Many years ago, as a young student at Wesleyan University in Connecticut and the Institute of the Black World in Atlanta, I had the great privilege of studying with two towering scholars of Black history, the late Drs. Vincent Harding and Lerone Bennett, Jr. Both would become mentors and friends. They shaped my understanding of the importance and power of Black history, and through them I learned how history needn’t be a dry and lifeless recounting of facts, for they were both masterful storytellers who wove compelling tales from the facts of the Black American experience they assembled.
Of Blood and Sweat owes much to these men. The book covers events and people that both Bennett and Harding covered numerous times in their scholarship. I am thrilled to be able to retake a journey for which these two men served as my first guides, as I am also thrilled to be able to contribute something of my own to that journey. History is continually being rewritten as historical finds are made. More is available to me now, as I reconsider the formative years of America, than was available to Bennett and Harding when they wrote. While Of Blood and Sweat updates and corrects the historical account of Black Americans, it also adds to this account insights from my own scholarship. And, the book applies the historical record of how Black lives mattered in building White power and wealth to issues central to public discourse today, such as police brutality, income inequality, and reparations, that were not as central to the public discourse when Bennett and Harding wrote.
History, it is said, is written by the victors. And Black folks, more often vanquished than victorious, have only infrequently woven their own place into the fabric of the American story. Of Blood and Sweat seeks to do justice to the many ways in which Black Americans have fundamentally contributed to and shaped the American story. Of Blood and Sweat is not a top-down story of American triumphalism and exceptionalism. It is a bottom-up people’s account of how this American story was fashioned and molded based on the presence of a marginalized group considered unworthy and undeserving of full inclusion.

[Chart-based quiz items]
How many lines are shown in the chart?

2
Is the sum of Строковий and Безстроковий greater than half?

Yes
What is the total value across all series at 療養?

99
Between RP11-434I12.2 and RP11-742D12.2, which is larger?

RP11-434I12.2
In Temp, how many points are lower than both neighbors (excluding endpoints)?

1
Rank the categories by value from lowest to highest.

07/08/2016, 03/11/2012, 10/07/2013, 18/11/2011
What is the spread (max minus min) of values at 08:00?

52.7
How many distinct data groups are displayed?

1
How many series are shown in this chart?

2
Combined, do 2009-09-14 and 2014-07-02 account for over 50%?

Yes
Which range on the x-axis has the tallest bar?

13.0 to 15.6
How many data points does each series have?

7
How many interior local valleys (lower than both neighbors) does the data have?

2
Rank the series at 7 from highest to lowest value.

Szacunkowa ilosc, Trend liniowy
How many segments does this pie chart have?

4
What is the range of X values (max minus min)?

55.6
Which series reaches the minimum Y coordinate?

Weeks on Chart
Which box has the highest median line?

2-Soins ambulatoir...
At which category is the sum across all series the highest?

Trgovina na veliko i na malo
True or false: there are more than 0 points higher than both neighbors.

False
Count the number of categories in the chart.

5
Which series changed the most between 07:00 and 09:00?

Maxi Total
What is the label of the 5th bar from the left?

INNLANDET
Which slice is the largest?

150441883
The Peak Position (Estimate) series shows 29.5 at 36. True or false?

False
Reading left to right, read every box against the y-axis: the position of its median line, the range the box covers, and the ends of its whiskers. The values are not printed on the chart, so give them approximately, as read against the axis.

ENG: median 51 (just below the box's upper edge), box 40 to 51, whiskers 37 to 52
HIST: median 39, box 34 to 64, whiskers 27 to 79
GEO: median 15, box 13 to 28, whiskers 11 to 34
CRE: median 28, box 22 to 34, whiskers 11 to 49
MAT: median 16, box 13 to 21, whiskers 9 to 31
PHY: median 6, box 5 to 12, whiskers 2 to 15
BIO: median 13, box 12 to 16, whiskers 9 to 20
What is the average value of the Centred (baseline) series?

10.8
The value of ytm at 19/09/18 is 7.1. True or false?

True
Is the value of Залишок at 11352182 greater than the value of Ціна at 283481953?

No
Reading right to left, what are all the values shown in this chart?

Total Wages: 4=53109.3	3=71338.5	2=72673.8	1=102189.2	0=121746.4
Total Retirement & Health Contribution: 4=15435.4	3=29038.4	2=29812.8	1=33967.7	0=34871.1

_ASSIGNED TASK_. Set down the part of the preface on Of Blood and Sweat word for word, starting with "History, it is" and going on through "of full inclusion.". The items are separate material and have no connection to the text.

_FINISHED EXERCISE_.
History, it is said, is written by the victors. And Black folks, more often vanquished than victorious, have only infrequently woven their own place into the fabric of the American story. Of Blood and Sweat seeks to do justice to the many ways in which Black Americans have fundamentally contributed to and shaped the American story. Of Blood and Sweat is not a top-down story of American triumphalism and exceptionalism. It is a bottom-up people’s account of how this American story was fashioned and molded based on the presence of a marginalized group considered unworthy and undeserving of full inclusion.